Pending future approval of CRISPR for medical cures, another significant drawback is the cost. This technology is new and very expensive. Researching and repairing one protein could cost millions of dollars, including the cost of many stages of trials needed for FDA approval, animal care for testing, the cost of patents, and licensing to a company. Paying the researchers and other employees leads to a significantly higher price, which is prohibitive to many families. Additionally, the time to conduct the necessary research before use in patients may nullify the need for treatment if the process takes too long or cannot be scaled up effectively. Thus, the costs associated with CRISPR are not accessible to most families, which raises the question “If only some patients can afford treatment with CRISPR, what makes these people more qualified or deserving of treatment?”. To illustrate this point, in 2019, Novartis released a gene therapy called Zolgensma to treat Spinal Muscular Atrophy. In the base-case analysis, the company’s subjective value was estimated at $900,000 per treatment [2]. This is the cost of a single treatment, but it is hard to determine how many treatments a single patient will need with the unknowns of gene therapy. As a result, only 700 patients were approved for the treatment. In the future, where CRISPR has received approval for a broader range of genetic diseases, it will not be cheap at its current scale, and therefore many people will not be able to afford it.
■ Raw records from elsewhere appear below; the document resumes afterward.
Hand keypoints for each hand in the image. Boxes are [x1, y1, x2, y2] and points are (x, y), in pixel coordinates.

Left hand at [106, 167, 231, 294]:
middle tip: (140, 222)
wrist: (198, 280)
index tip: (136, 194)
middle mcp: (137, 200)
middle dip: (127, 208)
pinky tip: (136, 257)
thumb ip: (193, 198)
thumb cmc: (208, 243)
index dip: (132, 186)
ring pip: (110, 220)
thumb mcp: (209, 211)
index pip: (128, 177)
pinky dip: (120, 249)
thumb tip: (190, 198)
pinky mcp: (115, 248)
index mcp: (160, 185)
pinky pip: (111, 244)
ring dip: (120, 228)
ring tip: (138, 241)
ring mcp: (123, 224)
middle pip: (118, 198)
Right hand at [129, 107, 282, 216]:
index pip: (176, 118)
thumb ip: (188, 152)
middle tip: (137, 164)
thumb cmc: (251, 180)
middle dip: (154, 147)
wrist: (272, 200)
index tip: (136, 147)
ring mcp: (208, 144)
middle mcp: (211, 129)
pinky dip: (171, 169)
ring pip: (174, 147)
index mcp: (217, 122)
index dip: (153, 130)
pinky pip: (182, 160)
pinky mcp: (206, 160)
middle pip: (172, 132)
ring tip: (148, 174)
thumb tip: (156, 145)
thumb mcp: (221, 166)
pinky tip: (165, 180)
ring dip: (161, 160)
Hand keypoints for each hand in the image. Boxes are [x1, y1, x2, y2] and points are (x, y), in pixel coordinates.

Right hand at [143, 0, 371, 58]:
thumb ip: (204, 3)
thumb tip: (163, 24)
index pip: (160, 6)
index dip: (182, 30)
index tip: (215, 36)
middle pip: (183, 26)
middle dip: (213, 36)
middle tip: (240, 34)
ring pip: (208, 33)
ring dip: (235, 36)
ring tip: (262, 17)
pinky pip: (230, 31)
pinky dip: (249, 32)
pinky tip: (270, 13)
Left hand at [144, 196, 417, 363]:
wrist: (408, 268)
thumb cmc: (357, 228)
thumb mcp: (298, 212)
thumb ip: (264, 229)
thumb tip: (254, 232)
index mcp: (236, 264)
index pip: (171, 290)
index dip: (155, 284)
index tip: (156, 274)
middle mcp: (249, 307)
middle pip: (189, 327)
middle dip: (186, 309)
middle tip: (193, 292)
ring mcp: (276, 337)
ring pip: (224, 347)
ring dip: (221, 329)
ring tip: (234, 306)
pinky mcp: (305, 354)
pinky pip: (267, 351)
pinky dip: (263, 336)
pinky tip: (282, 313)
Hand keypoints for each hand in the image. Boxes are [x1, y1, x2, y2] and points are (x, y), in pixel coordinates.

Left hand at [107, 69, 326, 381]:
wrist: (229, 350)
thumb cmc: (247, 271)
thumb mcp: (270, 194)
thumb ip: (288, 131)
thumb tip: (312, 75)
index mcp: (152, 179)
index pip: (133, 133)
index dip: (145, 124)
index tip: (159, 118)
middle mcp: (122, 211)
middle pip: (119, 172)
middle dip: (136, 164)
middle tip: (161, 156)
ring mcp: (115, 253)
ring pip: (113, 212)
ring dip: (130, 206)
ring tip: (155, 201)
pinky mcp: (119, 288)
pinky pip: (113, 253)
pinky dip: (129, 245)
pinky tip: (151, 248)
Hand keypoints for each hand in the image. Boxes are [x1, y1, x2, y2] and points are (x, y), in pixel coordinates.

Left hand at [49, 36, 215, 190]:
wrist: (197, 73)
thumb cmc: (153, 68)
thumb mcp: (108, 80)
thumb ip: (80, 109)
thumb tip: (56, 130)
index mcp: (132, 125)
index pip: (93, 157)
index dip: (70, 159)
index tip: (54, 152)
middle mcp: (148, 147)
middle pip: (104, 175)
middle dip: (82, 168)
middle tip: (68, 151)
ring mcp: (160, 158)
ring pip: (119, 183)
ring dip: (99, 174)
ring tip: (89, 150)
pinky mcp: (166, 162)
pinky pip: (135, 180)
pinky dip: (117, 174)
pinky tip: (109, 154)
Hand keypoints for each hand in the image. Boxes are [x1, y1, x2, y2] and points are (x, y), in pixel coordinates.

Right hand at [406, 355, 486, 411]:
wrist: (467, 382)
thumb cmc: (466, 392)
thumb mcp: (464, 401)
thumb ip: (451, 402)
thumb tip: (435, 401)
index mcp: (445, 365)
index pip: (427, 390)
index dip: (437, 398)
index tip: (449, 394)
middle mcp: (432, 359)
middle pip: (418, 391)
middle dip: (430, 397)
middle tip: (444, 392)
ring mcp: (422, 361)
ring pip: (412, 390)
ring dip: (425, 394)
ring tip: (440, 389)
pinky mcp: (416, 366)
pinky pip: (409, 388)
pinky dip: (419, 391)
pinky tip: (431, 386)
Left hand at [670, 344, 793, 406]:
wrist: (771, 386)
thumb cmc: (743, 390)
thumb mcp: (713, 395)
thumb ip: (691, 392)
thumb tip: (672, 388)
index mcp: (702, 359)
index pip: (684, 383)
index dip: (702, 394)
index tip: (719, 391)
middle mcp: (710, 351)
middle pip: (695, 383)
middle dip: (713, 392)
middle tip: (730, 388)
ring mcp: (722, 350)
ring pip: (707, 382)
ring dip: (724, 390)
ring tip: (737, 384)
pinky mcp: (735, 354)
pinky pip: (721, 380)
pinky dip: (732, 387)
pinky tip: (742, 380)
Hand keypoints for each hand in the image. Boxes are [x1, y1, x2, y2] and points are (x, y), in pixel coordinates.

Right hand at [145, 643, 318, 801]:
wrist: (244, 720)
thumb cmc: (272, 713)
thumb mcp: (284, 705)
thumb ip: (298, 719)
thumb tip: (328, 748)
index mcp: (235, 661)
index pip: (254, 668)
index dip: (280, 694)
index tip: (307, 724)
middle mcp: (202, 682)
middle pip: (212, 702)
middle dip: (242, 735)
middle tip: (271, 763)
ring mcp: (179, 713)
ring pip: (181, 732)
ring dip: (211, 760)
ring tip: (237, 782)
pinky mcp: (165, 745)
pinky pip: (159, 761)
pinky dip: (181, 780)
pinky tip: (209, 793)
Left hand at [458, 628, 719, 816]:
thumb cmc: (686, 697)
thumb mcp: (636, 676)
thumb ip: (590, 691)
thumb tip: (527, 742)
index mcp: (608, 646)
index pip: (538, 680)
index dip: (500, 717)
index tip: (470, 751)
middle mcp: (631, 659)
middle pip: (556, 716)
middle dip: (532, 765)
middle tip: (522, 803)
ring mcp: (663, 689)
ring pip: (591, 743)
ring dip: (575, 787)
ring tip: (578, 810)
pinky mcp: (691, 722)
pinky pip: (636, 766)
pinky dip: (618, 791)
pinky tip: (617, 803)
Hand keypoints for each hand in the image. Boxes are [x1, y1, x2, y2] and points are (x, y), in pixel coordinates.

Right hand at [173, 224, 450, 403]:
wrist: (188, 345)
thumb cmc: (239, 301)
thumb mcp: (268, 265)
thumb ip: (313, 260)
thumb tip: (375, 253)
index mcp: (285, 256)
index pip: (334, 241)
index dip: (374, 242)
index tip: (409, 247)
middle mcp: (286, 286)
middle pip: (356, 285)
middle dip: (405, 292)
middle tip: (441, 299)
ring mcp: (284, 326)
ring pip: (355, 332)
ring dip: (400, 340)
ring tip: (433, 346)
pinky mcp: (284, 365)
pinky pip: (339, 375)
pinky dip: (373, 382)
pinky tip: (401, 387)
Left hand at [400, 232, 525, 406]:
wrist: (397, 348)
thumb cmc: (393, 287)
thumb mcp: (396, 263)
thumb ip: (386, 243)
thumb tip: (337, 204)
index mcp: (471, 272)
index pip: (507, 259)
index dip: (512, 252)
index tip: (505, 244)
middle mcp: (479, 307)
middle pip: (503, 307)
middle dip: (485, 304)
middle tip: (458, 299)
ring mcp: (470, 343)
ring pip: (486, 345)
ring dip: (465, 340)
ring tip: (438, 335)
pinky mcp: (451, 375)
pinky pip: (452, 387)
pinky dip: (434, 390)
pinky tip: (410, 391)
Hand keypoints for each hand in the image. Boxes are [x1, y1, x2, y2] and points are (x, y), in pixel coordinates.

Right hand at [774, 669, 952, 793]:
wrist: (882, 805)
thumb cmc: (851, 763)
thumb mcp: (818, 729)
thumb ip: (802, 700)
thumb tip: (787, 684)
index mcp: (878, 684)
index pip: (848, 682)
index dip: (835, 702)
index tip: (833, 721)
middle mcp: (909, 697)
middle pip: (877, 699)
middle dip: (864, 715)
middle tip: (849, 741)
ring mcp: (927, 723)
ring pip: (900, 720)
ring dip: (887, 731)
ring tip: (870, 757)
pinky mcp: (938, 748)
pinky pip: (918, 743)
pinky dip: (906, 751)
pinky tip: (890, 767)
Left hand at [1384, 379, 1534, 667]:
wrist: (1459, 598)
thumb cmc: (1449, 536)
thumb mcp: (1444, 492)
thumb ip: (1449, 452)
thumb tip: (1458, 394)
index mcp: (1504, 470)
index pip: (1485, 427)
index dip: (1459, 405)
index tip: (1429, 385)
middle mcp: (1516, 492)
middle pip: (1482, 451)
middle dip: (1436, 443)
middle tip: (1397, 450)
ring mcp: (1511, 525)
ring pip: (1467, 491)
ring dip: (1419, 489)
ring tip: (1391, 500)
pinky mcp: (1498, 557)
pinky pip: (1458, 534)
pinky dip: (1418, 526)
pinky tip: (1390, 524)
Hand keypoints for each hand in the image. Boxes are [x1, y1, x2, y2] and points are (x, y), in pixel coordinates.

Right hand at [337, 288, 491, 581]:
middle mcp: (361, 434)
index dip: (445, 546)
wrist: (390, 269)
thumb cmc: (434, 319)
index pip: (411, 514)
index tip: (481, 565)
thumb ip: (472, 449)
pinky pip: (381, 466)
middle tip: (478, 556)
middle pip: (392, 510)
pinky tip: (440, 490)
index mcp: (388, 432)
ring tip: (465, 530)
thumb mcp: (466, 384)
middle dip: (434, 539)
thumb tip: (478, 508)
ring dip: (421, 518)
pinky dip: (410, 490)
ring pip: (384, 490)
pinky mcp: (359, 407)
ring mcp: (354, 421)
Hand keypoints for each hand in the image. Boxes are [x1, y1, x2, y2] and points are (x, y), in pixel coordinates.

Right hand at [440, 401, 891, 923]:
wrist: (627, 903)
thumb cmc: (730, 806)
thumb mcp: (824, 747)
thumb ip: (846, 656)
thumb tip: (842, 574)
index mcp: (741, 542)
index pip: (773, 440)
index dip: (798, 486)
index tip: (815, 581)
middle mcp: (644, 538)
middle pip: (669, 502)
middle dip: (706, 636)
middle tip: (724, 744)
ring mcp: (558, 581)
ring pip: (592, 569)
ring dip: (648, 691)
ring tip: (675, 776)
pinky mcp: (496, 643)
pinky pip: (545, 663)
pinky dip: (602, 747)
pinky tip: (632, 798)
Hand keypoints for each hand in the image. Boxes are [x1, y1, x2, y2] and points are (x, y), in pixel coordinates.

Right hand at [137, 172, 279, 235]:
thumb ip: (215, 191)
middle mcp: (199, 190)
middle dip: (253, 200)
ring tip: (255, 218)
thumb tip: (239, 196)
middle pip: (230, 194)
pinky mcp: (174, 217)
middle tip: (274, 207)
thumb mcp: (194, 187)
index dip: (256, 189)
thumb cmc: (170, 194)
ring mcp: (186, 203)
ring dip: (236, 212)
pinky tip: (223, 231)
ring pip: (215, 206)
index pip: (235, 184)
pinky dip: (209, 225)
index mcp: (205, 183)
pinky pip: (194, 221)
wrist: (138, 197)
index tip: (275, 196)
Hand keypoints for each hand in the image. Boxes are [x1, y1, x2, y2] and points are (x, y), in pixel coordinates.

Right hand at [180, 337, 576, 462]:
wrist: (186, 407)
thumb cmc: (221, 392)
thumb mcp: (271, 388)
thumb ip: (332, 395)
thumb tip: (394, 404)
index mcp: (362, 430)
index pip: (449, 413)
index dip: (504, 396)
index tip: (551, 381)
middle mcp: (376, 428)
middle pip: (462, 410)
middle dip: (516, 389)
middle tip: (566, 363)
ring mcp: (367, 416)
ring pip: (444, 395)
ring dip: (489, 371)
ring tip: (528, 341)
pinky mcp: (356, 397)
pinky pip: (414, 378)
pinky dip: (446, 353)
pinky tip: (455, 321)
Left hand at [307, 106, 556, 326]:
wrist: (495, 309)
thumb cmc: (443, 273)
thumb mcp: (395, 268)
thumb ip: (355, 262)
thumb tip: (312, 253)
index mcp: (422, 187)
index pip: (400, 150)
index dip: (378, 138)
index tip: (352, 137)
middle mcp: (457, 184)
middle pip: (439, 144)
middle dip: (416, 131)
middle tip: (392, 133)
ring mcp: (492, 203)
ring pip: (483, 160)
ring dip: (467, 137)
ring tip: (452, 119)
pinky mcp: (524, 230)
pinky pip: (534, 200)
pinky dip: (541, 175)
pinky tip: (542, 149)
As the technology changes and is streamlined, cost-effectiveness may also improve, but if the costs fail to decrease, what are the determining factors in who will get this life-saving treatment? CRISPR is controversial, costly, and time-consuming to bring from start to finish; with CRISPR’s potential to yield so many treatments weighed against its considerable drawbacks, how can the overall impact of CRISPR truly be determined? And will CRISPR turn out to be the silver bullet of gene therapy, or will it fall short of expectations?

Katelyn Crawford, Youth Medical Journal 2021


[1]Inacio, Patricia. “New CRISPR Tool Fixes CFTR Mutations in CF Patients’ Stem Cells, Study Finds.” Cystic Fibrosis News Today. Last modified March 16, 2020. Accessed July 21, 2021.

[2]Irvine, Alison. “Paying for CRISPR Cures: The Economics of Genetic Therapies.” Innovative Genomics Institute. Last modified December 16, 2019. Accessed July 21, 2021.

[3]John J. Mulvihill, Benjamin Capps, Yann Joly, Tamra Lysaght, Hub A. E. Zwart, Ruth Chadwick, The International Human Genome Organisation (HUGO) Committee of Ethics, Law, and Society (CELS), Ethical issues of CRISPR technology and gene editing through the lens of solidarity, British Medical Bulletin, Volume 122, Issue 1, June 2017, Pages 17–29,

[4]Kolata, Gina. “Swift Gene-Editing Method May Revolutionize Treatments for Cancer and Infectious Diseases.” New York Times. Last modified July 11, 2018. Accessed July 21, 2021.